* [EXERCISE PASSAGE]
# Foundationless Lang's



## NY_BLUES (May 14, 2009)

I am getting 3 foundationless langs started this spring also. I went with all 8 frame medium boxes for uniformity. I cut 1'' material, really 3/4" nominal, 16 1/2" long, and 1/8'' wide, and waxed them into the grooved top bar by melting the wax, pouring it into the grove and placing the strip into the molten wax. Seems like your idea except with a wood strip. Sounds like your idea would work though. Good luck!!!


----------



## Michael Bush (Aug 2, 2002)

I have made sheets of plain beeswax and cut them into starter strips. They work fine until a hot day causes them to fall out... but wood works just as well, is easier to find and lasts almost forever...


----------



## Milan-Slovakia (Sep 30, 2009)

http://users.tvcablenet.be/personal/tvcn21861/warre/00007.jpg
http://users.tvcablenet.be/personal/tvcn21861/warre/00008.jpg
http://users.tvcablenet.be/personal/tvcn21861/warre/00009.jpg
http://users.tvcablenet.be/personal/tvcn21861/warre/00010.jpg
http://www.backyardhive.com/images/stories/newlangframe_2.jpg


----------



## jmgi (Jan 15, 2009)

Michael Bush said:


> I have made sheets of plain beeswax and cut them into starter strips. They work fine until a hot day causes them to fall out... but wood works just as well, is easier to find and lasts almost forever...


I'm assuming that you had trouble with the wax starter strips falling out prior to the bees drawing them out at least partially and attaching the comb to the top bar. I've used wood triangular starter strips on my top bar hives with pretty good success, however the bees sometimes drifted or angled their comb building from one bar over to the bar next door, which makes it tons of fun to remove those top bars for inspection. One thing I learned in my first year of TBH's last year was to keep on top of their comb building progress until they get all the bars drawn out. That may mean going into the hive every couple days to make darn sure they are going straight, and correct them if they're not. Feeding in empty bars between two perfect combs will usually do the trick.

* [WHAT YOU NEED TO DO]
**a.** Reproduce the part of the foundationless hive thread starting with "# Foundationless Lang's" and going on through "though. Good luck!!!".
**b.** Carry on the foundationless hive thread from the point at which it stops.
The entries have no connection to the foundationless hive thread.

Named joint coordinates
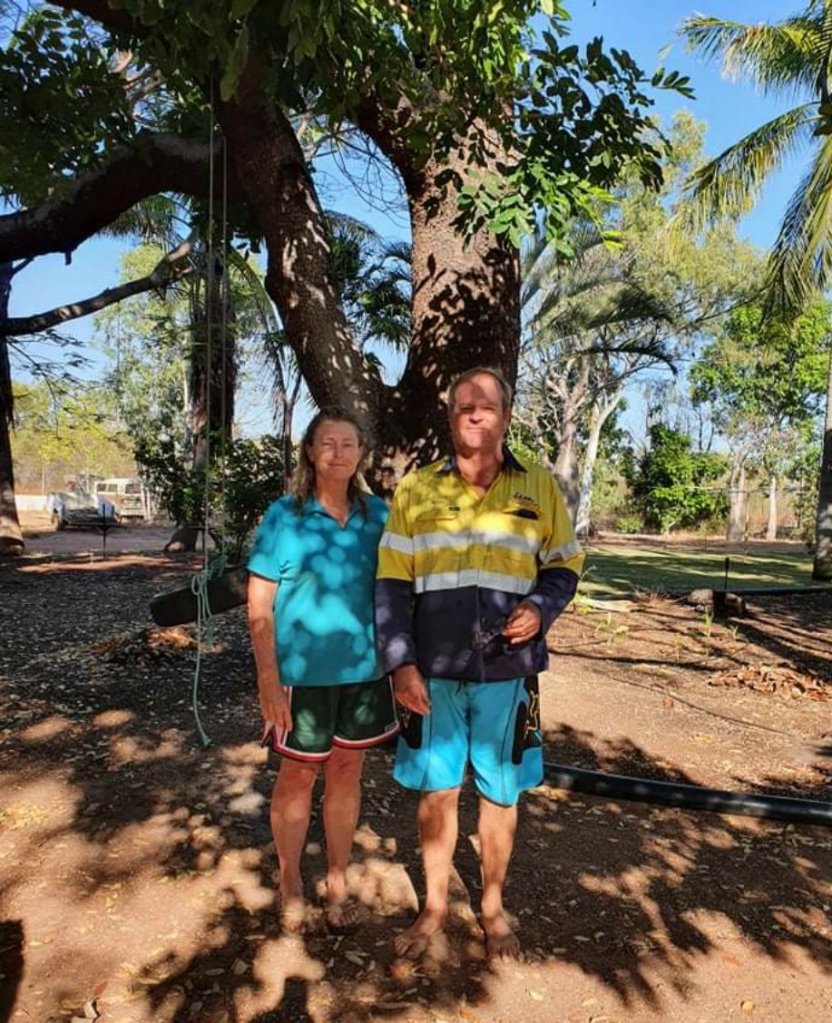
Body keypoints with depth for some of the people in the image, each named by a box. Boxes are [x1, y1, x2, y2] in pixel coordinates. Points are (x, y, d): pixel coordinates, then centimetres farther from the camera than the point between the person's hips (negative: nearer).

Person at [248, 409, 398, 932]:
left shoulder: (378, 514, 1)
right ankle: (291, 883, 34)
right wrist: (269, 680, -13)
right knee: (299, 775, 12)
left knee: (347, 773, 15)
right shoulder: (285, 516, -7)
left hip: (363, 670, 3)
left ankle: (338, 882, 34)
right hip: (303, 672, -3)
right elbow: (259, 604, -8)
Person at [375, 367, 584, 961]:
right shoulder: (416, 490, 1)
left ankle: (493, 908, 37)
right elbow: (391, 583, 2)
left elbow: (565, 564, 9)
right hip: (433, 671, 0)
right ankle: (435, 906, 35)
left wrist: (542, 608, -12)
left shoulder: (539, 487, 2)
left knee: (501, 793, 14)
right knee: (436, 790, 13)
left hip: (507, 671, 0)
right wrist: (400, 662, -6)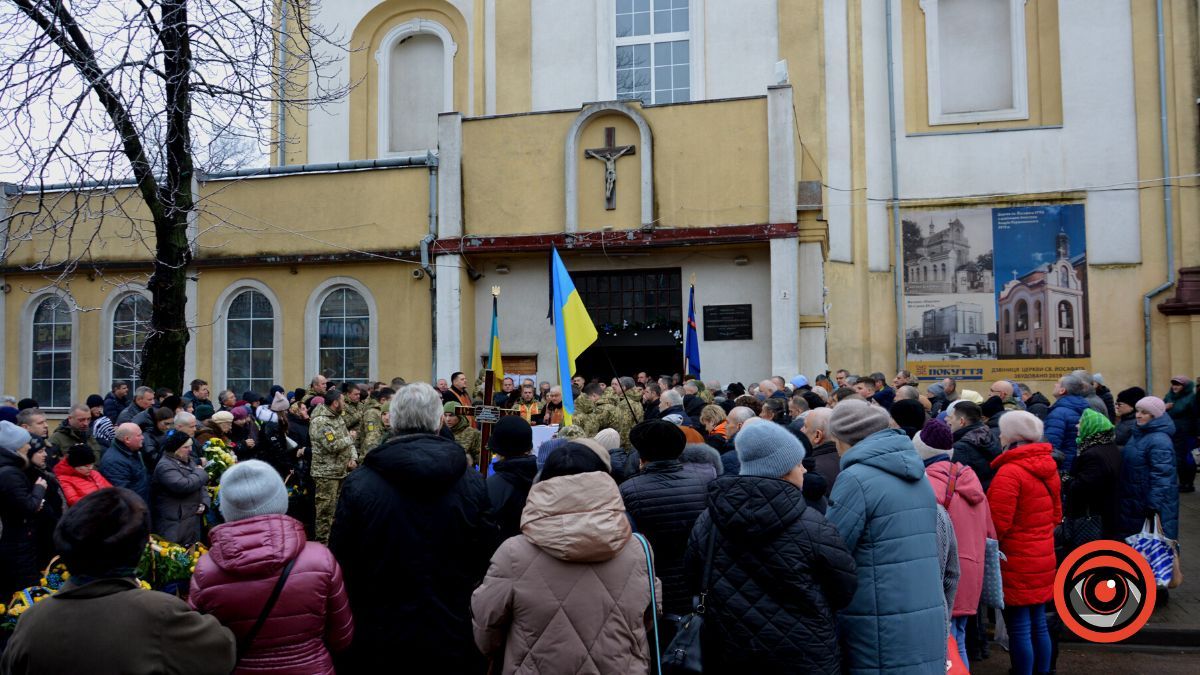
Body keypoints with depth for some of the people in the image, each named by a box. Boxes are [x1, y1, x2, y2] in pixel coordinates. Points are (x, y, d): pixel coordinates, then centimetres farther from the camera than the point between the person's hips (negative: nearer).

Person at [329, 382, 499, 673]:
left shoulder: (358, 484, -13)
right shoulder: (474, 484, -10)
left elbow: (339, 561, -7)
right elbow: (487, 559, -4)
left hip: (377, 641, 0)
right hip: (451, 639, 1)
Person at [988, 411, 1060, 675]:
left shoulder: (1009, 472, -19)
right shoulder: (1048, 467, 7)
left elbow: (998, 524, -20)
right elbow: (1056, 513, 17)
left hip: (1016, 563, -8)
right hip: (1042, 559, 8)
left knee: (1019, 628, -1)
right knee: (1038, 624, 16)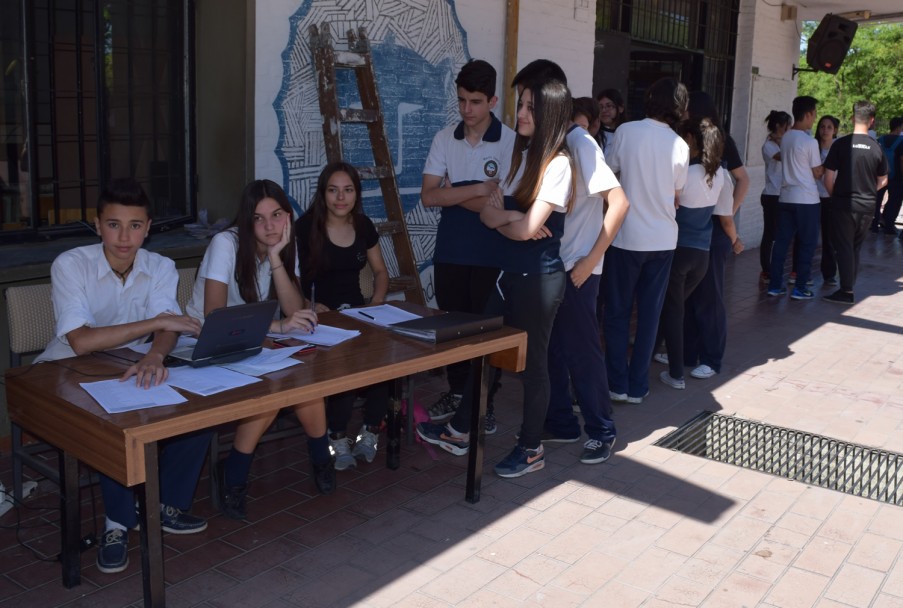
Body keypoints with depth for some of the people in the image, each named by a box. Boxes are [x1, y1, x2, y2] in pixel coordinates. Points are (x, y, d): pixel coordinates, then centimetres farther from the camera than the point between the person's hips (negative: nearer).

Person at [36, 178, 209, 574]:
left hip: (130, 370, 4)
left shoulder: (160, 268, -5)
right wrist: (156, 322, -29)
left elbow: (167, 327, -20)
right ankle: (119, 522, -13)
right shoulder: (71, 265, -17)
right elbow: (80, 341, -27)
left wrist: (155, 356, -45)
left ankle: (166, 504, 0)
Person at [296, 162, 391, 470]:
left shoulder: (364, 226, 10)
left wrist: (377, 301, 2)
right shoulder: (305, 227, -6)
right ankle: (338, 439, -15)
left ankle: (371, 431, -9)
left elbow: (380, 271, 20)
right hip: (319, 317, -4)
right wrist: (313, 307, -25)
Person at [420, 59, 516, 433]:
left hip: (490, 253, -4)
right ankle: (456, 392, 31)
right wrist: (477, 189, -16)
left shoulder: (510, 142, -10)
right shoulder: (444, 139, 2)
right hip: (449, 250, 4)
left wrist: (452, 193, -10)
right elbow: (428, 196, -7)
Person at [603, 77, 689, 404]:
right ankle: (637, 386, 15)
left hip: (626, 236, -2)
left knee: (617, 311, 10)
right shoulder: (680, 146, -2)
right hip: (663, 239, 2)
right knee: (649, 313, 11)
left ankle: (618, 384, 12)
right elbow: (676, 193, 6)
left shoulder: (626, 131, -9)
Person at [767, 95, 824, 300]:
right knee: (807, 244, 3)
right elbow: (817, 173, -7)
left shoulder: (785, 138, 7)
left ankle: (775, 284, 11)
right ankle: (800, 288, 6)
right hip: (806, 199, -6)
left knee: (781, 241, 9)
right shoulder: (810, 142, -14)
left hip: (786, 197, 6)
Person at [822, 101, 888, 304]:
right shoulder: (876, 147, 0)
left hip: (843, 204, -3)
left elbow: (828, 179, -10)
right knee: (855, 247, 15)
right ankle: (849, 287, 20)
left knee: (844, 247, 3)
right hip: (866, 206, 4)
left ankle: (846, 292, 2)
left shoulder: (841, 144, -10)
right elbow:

* [ANSWERS TO THE TASKS]
**a.**
# Foundationless Lang's



## NY_BLUES (May 14, 2009)

I am getting 3 foundationless langs started this spring also. I went with all 8 frame medium boxes for uniformity. I cut 1'' material, really 3/4" nominal, 16 1/2" long, and 1/8'' wide, and waxed them into the grooved top bar by melting the wax, pouring it into the grove and placing the strip into the molten wax. Seems like your idea except with a wood strip. Sounds like your idea would work though. Good luck!!!

**b.**
----------



## Michael Bush (Aug 2, 2002)

>I'm assuming that you had trouble with the wax starter strips falling out prior to the bees drawing them out at least partially and attaching the comb to the top bar.

Yes.

> I've used wood triangular starter strips on my top bar hives with pretty good success, however the bees sometimes drifted or angled their comb building from one bar over to the bar next door, which makes it tons of fun to remove those top bars for inspection.

Sometimes, but they follow the triangular ones as well as anything.

> One thing I learned in my first year of TBH's last year was to keep on top of their comb building progress until they get all the bars drawn out. 

Always a good plan if you have the time.

>That may mean going into the hive every couple days to make darn sure they are going straight, and correct them if they're not.

For the first few combs, this is most important. After that it gets less so, but is still worth doing if you have the time.

> Feeding in empty bars between two perfect combs will usually do the trick.

Between two perfect brood combs, yes.


----------



## jmgi (Jan 15, 2009)

Thanks Michael, I forgot to make it clear that empty bars should go between two straight drawn out "brood" combs. By the way, did I read somewhere that you shave off 1/16" off the sides of your side bars and run 11 frames in your Lang's to mimmick the natural brood comb spacing? Does that seem to help with getting natural comb drawn straighter? Thanks


----------



## Michael Bush (Aug 2, 2002)

>Does that seem to help with getting natural comb drawn straighter?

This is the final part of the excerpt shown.